O título de hoje seria fácil de desmontar com números. Quanto desembolsaria o Estado Português – em dinheiro que não tem, ou seja, em crédito (financiado por quem e a que preço?) – para acompanhar o investimento do TGV e assim receber uma cenoura de 382 milhões de euros. E qual o volume de gastos indirectos, ausentes das contas daquele investimento, em acessibilidades complementares tais como pontes, viadutos, vias rápidas… E valerá a pena rever os estudos realizados pelos gabinetes de consultadoria da última legislatura, em especial no que diz respeito às receitas estimadas? Se mais não fosse os jornalistas poderiam ao menos fazer perguntas.

Costuma dizer-se que se queres sair do buraco pára de escavar. Talvez a solução para o problema Português seja mesmo acabar com os financiamentos, tout court, e encarar finalmente um novo paradigma de planear, projectar e fazer. Diz que é assim lá fora.

1 comentário:

  1. Concordo em parte com o que diz, mas sobram ainda algumas incorrecções/omissões (porque além de matemática, também algumas bases de economia e política deviam ser dadas a todos, jornalistas, arquitectos ou senhoras de limpeza, porque todos opinamos sem às vezes sabermos assim tanto sobre o quê — e por mim falo).
    Por exemplo, quando fala d"esses países que alimentaram, com os impostos dos seus cidadãos, os fundos comunitários que deveriam ter servido para dinamizar o nosso desenvolvimento e competitividade", deveria lembrar que tal não é mais que uma retribuição monetária, uma compensação pela paragem de certos sectores produtivos nestes países dos fundos comunitários a favor dos mesmos naqueles países que os "alimentam", e não um fundo solidário.
    Eles conseguem sem fundos da UE reabilitar cidades, etc, precisamente porque produzem uma parte maior do que nós consumimos. E não, não é só culpa nossa, os subsídios também dados por eles para parar a agricultura, a pesca, desmantelar industria em lugar de a evoluir foram e são reais e 'comunitariamente' impostos (agora mudou um pouco, é o acordo da Troika, mas no mesmo sentido).
    Depois, e nesse exemplo de gestão austera, veja-se a fresquinha dívida escondida alemã. Aí está o rigor das contas.

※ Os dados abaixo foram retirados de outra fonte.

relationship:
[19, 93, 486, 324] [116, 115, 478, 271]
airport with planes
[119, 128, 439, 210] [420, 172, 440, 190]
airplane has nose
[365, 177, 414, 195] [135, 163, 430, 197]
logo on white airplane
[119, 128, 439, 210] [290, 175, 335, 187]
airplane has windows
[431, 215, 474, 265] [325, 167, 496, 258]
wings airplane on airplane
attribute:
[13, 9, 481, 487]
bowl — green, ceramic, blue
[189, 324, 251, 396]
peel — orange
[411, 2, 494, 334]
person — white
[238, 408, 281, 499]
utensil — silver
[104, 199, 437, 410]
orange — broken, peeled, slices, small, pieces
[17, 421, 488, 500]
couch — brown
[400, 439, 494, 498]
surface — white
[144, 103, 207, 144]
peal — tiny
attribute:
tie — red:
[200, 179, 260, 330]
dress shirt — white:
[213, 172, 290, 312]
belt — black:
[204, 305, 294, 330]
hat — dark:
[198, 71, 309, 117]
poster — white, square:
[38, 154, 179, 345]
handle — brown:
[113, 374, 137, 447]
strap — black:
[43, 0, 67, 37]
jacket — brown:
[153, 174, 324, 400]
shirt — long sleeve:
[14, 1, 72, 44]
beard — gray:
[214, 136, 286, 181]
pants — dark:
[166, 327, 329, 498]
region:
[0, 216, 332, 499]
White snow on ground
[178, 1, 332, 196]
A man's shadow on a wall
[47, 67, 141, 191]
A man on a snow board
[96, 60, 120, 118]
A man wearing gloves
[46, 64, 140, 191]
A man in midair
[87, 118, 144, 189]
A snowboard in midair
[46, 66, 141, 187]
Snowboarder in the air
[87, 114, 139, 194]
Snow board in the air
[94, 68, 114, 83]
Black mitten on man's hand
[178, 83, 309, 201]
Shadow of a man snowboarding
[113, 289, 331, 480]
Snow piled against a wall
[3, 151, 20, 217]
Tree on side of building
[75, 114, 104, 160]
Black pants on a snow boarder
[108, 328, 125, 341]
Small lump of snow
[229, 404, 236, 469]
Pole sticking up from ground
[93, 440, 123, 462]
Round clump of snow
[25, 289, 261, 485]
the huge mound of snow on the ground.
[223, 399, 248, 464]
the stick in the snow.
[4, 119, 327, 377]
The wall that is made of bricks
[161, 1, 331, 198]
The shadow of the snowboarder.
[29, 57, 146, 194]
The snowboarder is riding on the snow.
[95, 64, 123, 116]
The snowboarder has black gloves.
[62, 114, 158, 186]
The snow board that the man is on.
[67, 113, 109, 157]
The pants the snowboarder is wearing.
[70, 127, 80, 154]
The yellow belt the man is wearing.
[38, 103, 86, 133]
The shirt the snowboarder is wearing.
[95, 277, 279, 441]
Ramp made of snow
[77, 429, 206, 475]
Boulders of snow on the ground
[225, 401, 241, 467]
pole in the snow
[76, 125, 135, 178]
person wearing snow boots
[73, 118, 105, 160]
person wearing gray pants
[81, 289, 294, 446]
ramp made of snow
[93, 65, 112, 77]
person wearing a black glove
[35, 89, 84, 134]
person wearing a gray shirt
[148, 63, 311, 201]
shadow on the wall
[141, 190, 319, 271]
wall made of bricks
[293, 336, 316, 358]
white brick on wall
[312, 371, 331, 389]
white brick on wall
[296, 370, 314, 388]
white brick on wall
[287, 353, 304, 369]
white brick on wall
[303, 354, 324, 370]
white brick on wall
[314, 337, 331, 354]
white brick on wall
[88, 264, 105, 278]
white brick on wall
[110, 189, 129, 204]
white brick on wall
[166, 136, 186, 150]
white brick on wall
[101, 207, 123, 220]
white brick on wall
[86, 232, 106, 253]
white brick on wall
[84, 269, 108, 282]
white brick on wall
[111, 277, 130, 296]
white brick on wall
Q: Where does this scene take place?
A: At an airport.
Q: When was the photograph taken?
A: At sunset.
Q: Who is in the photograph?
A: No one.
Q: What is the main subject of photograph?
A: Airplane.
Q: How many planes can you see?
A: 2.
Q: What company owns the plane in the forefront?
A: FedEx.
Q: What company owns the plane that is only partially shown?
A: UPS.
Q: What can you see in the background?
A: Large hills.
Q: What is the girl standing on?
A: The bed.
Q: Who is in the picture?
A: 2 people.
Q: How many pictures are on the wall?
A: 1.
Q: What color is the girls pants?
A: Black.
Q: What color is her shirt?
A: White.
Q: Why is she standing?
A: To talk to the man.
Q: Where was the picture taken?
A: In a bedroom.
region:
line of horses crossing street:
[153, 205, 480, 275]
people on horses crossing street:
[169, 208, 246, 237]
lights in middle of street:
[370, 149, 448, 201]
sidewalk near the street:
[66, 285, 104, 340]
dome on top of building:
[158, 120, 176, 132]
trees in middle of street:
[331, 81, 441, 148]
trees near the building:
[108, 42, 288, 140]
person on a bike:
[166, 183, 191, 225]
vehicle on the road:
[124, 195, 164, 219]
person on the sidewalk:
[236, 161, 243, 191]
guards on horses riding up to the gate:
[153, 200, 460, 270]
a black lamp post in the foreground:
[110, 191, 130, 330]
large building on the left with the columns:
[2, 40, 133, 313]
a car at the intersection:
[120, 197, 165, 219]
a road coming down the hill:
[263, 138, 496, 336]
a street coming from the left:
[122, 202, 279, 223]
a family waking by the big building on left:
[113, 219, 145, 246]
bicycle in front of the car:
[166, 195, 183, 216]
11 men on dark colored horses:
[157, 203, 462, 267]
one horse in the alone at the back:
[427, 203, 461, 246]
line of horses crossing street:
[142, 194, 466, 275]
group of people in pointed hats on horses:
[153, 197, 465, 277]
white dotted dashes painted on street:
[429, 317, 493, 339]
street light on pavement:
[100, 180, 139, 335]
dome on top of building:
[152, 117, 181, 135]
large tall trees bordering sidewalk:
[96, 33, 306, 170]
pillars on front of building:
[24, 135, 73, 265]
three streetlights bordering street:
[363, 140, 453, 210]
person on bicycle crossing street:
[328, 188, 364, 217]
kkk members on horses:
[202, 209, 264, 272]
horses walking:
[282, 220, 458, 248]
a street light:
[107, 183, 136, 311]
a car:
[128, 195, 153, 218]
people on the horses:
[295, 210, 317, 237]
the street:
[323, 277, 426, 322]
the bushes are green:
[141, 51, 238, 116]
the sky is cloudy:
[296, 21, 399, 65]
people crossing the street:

    E ainda que também questione a utilidade do comboio rápido, outras perguntas se devem pôr:
    E quanto ganharia o país em postos de trabalho criados? Em trabalho para construtores, trolhas, engenheiros e arquitectos? E indirectos? Restaurantes, comércio local, dinamização da exportação/portos comerciais como porta de/para Europa/Mundo? Claro que os estudos têm que ser feitos, não para inglês ver, ou a jeito dos amigos, mas realizados a sério e aprofundadamente, pesando bem os prós e os contras.

    Assim, o "novo paradigma de planear" deveria ser necessariamente resistente ao financiamento (externo) mas não cegamente, aceitá-lo quando o saldo dele, custo/ganho fosse positivo. E seria necessário, a par disso, restruturar a política produtiva/económica do país, resistindo igualmente às idiotas ideias que têm para nós os países "lá fora".